文本节选
公开了半导体装置的制造方法及通过此方法形成的半导体装置。在一实施例中,半导体装置的制造方法包含在从基底延伸出的鳍部上沉积虚设介电层;在虚设介电层上沉积虚设栅极晶种层;将虚设栅极晶种层回焊;蚀刻虚设栅极晶种层;以及在虚设栅极晶种层上方选择性地沉积虚设栅极材料,虚设栅极材料和虚设栅极晶种层构成虚设栅极。

Description

半导体装置及其制造方法
技术领域
本发明实施例有关于半导体技术,且特别是有关于半导体装置及其制造方法。
背景技术
半导体装置用于各式各样的电子应用中,例如个人电脑、手机、数码相机和其他电子设备。半导体装置一般通过在半导体基底上依序地沉积绝缘层或介电层、导电层和半导体层材料,并使用光刻(微影)技术将各种材料层图案化,以在其上形成电路组件和元件。
半导体工业通过持续降低最小部件(feature,特征)的尺寸,持续改善各种电子器件(例如晶体管、二极管、电阻、电容等)的集成密度,使得更多的器件集成于既定面积中。然而,当降低最小部件的尺寸,出现了应解决的附加问题。
发明内容
在一些实施例中,提供半导体装置的制造方法,此方法包含:在从基底延伸出的鳍部上沉积虚设介电层;在虚设介电层上沉积虚设栅极晶种层;将虚设栅极晶种层回焊;蚀刻虚设栅极晶种层;以及在虚设栅极晶种层上方选择性地沉积虚设栅极材料,其中虚设栅极材料和虚设栅极晶种层构成虚设栅极。
在一些其他实施例中,提供半导体装置的制造方法,此方法包含:在从基底延伸出的鳍部上沉积虚设介电层;在虚设介电层上沉积第一虚设栅极材料;将第一虚设栅极材料回焊;蚀刻第一虚设栅极材料和虚设介电层,其中蚀刻虚设介电层之后,形成具有末端基的(terminated)虚设介电层;以及在第一虚设栅极材料上方沉积第二虚设栅极材料以形成虚设栅极,其中第二虚设栅极材料选择性地沉积于第一虚设栅极材料上。
在另外一些实施例中,提供半导体装置,该半导体装置包含:栅极堆叠,位于半导体基底上方;栅极间隙壁,设置于栅极堆叠的侧壁上;以及介电层,设置于半导体基底与栅极间隙壁之间,介电层包含卤素末端表面(halogen-terminated surface)。
附图说明
根据以下的详细说明并配合附图可以更加理解本发明实施例。应注意的是,根据本产业的标准惯例,图示中的各种部件(feature)并非必然按照比例绘制。事实上,可能任意的放大或缩小各种部件的尺寸,以做清楚的说明。
图1显示依据一些实施例的鳍式场效晶体管(Fin Field-Effect Transistor,FinFET)的范例的三维视图。
图2、图3、图4、图5、图6、图7、图8、图9、图10、图11、图12、图13、图14A、图14B、图15A、图15B、图16A、图16B、图16C、图16D、图17A、图17B、图18A、图18B、图19A、图19B、图20A、图20B、图21A、图21B、图22A、图22B和图23为依据一些实施例的制造鳍式场效晶体管的中间阶段的剖面示意图。

提取数据
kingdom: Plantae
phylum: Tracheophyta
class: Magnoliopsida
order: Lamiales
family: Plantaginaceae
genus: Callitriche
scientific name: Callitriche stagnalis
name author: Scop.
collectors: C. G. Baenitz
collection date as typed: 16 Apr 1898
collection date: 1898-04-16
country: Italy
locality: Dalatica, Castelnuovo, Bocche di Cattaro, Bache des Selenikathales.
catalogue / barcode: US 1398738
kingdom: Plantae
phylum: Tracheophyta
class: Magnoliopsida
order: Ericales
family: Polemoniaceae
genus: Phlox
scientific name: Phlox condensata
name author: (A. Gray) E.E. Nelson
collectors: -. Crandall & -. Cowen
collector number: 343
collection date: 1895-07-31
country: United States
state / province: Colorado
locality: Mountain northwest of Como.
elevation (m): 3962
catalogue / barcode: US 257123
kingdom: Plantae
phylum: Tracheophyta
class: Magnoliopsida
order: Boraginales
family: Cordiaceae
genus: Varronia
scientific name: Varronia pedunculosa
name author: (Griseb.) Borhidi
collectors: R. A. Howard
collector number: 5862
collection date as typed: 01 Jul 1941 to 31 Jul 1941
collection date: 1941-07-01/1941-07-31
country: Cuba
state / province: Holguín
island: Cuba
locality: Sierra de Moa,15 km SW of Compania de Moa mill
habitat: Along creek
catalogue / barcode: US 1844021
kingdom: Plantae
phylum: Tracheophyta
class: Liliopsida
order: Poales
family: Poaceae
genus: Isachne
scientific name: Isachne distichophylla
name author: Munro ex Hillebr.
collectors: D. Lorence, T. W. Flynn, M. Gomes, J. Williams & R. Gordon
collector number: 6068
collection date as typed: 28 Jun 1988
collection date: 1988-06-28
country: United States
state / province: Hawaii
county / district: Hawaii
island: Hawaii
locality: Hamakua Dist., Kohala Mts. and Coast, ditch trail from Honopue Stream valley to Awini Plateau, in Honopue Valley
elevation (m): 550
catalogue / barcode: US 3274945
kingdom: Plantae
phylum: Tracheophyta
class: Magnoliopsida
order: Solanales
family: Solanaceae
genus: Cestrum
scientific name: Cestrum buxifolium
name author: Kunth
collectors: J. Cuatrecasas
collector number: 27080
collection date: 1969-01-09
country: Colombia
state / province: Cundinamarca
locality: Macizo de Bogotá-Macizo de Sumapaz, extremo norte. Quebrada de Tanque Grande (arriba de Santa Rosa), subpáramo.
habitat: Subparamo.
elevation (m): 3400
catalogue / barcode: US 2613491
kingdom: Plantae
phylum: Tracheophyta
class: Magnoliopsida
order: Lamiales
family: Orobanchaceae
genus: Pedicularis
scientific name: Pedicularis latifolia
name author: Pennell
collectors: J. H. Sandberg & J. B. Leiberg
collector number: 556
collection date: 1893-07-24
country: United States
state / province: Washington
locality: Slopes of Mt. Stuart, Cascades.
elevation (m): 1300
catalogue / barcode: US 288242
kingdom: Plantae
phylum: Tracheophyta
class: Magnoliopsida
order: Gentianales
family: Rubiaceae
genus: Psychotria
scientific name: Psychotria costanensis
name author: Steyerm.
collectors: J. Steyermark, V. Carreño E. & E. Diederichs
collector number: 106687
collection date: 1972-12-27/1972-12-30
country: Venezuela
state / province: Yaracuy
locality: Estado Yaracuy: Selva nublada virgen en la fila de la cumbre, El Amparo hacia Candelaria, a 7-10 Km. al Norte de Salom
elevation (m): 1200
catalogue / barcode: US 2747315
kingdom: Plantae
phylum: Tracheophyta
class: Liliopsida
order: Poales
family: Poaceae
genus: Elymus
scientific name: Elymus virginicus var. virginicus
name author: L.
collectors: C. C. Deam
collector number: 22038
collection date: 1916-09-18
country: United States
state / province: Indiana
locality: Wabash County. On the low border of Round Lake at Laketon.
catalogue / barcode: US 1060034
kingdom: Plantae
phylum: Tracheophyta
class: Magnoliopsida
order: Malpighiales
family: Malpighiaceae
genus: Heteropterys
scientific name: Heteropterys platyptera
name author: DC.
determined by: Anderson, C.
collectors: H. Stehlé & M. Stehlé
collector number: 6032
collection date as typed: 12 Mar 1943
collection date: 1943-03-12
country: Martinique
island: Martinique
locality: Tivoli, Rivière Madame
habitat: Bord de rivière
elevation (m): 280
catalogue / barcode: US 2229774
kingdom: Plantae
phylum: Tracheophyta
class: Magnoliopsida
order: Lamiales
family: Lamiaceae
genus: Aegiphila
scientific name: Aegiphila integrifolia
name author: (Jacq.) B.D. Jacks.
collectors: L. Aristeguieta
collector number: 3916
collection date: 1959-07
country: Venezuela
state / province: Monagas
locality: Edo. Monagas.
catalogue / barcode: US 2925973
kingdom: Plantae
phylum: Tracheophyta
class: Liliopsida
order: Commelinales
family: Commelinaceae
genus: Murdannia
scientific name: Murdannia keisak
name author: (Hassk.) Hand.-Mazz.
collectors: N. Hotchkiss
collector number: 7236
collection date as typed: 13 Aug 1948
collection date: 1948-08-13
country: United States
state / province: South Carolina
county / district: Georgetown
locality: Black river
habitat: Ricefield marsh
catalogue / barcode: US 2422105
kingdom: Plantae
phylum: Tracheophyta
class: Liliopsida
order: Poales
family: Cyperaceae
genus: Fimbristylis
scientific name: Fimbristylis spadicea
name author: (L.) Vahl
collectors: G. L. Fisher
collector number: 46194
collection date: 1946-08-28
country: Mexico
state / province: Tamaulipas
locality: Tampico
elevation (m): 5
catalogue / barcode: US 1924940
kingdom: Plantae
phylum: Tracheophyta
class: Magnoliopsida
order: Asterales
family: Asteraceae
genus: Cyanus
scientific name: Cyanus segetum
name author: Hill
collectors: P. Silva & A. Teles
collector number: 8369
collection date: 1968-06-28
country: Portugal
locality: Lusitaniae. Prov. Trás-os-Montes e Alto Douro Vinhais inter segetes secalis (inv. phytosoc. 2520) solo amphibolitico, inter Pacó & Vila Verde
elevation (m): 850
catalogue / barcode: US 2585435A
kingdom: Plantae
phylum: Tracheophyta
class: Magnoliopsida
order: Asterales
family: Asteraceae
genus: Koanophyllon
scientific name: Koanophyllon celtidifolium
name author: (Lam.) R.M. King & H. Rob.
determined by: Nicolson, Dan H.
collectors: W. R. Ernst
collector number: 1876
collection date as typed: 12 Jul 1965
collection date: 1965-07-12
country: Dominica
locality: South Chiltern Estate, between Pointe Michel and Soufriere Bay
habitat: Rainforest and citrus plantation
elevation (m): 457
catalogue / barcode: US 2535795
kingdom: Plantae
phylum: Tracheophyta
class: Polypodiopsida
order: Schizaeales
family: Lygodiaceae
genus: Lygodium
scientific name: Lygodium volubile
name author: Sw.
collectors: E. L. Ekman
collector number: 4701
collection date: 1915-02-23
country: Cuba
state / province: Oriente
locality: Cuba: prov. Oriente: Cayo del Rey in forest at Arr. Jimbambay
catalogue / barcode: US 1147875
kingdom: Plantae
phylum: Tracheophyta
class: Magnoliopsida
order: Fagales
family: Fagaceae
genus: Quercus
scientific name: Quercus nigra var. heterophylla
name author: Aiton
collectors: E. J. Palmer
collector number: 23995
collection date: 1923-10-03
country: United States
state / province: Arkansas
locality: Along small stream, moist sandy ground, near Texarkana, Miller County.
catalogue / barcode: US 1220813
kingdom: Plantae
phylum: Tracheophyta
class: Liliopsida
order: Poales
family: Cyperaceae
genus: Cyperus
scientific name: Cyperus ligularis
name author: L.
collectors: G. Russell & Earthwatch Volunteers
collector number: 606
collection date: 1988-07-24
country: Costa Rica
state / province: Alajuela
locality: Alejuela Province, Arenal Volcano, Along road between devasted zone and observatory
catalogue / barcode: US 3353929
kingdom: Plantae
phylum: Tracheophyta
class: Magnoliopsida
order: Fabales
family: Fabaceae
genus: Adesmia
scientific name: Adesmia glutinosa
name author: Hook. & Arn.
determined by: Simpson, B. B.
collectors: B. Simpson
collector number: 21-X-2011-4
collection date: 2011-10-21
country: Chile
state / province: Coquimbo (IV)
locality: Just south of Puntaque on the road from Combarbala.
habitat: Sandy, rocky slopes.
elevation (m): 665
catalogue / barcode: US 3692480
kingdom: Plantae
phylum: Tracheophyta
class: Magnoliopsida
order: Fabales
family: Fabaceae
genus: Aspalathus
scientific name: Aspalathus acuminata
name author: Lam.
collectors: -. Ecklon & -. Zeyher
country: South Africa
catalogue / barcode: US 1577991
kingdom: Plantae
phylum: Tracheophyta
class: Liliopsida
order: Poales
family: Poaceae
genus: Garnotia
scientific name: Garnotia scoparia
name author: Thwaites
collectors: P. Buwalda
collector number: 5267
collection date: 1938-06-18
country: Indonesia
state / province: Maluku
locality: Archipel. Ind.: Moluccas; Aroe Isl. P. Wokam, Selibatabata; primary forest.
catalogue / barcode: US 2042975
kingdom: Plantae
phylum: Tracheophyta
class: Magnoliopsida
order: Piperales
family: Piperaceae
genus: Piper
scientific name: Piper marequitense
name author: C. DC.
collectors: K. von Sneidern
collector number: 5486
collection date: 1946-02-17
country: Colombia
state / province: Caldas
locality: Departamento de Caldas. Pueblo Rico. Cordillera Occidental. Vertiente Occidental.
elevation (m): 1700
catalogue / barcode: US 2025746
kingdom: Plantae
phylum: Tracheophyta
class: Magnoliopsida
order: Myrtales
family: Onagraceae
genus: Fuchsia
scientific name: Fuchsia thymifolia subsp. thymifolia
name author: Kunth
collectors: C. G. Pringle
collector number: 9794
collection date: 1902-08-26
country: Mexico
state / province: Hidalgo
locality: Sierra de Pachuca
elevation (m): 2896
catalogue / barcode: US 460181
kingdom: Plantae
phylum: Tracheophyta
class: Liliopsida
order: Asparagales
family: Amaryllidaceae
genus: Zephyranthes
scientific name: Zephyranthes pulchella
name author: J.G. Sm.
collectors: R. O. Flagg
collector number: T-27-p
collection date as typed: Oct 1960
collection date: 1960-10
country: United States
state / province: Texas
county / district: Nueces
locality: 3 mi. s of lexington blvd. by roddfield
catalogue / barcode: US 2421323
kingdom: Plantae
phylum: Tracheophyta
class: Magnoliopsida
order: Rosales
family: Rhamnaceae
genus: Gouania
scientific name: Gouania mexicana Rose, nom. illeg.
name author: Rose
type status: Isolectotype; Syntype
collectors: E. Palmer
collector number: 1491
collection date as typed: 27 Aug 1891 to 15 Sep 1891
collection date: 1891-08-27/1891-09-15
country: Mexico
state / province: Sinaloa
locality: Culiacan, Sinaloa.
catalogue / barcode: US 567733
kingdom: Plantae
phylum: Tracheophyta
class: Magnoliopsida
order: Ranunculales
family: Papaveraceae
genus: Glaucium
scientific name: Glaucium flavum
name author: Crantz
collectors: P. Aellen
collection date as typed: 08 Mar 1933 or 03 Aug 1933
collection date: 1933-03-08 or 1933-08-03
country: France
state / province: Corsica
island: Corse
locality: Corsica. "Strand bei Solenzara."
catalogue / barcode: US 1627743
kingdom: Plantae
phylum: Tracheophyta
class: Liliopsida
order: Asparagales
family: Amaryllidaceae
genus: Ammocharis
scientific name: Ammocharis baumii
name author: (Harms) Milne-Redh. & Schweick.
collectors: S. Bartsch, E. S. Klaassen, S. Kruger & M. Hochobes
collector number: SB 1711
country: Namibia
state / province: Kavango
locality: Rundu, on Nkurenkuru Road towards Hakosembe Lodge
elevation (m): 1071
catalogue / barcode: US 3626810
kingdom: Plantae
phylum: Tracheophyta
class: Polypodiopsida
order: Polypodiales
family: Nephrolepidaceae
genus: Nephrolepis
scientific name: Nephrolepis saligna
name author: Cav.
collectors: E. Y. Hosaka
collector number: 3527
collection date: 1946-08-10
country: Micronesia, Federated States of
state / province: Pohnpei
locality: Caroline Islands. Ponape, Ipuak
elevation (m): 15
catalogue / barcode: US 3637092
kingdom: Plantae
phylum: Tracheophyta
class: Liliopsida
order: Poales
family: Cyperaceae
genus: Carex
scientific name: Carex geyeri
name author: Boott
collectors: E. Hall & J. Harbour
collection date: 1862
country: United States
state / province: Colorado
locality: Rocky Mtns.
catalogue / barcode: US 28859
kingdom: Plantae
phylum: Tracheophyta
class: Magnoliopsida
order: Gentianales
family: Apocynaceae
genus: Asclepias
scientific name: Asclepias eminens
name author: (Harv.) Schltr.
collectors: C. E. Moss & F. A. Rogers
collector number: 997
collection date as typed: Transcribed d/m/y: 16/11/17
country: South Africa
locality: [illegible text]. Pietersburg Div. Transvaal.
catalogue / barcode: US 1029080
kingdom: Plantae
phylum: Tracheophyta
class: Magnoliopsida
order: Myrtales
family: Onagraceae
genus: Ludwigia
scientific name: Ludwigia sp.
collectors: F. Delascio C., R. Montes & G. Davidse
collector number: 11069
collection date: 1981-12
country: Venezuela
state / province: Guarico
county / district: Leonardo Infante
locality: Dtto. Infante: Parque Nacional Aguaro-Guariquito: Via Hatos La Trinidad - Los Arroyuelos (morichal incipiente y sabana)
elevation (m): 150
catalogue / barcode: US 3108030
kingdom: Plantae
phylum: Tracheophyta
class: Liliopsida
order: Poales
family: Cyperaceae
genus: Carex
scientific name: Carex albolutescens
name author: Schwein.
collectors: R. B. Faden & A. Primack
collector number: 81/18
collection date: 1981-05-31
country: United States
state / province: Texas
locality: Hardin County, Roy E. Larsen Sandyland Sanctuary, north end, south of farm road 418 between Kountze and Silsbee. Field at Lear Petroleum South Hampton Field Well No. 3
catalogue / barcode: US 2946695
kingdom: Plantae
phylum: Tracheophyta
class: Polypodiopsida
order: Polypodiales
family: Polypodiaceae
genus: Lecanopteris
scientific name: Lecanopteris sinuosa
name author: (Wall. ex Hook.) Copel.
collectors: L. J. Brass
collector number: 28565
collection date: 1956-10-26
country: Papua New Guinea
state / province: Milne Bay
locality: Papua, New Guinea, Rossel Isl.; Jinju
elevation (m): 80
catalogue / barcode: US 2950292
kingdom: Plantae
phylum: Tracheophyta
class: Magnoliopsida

练习任务
a - 根据专利节选，说明图示中各种部件的尺寸为什么可能被任意放大或缩小。
b - 根据专利节选回答下列问题：
(i) 半导体装置用于哪些电子应用？
(ii) 图1显示的是什么？
(iii) 在另外一些实施例提供的半导体装置中，介电层设置在哪里？
c - 将专利节选中从“半导体工业通过持续降低最小部”起至“地沉积于第一虚设栅极材料上。”止的部分（含首尾两处）原样抄录下来。

练习答案
a - 这样做是为了清楚地说明。按照本产业的标准惯例，图示中的各种部件并非必然按照比例绘制。

b -
(i) 个人电脑、手机、数码相机和其他电子设备。
(ii) 依据一些实施例的鳍式场效晶体管（FinFET）范例的三维视图。
(iii) 设置在半导体基底与栅极间隙壁之间。

c -
半导体工业通过持续降低最小部件(feature,特征)的尺寸,持续改善各种电子器件(例如晶体管、二极管、电阻、电容等)的集成密度,使得更多的器件集成于既定面积中。然而,当降低最小部件的尺寸,出现了应解决的附加问题。
发明内容
在一些实施例中,提供半导体装置的制造方法,此方法包含:在从基底延伸出的鳍部上沉积虚设介电层;在虚设介电层上沉积虚设栅极晶种层;将虚设栅极晶种层回焊;蚀刻虚设栅极晶种层;以及在虚设栅极晶种层上方选择性地沉积虚设栅极材料,其中虚设栅极材料和虚设栅极晶种层构成虚设栅极。
在一些其他实施例中,提供半导体装置的制造方法,此方法包含:在从基底延伸出的鳍部上沉积虚设介电层;在虚设介电层上沉积第一虚设栅极材料;将第一虚设栅极材料回焊;蚀刻第一虚设栅极材料和虚设介电层,其中蚀刻虚设介电层之后,形成具有末端基的(terminated)虚设介电层;以及在第一虚设栅极材料上方沉积第二虚设栅极材料以形成虚设栅极,其中第二虚设栅极材料选择性地沉积于第一虚设栅极材料上。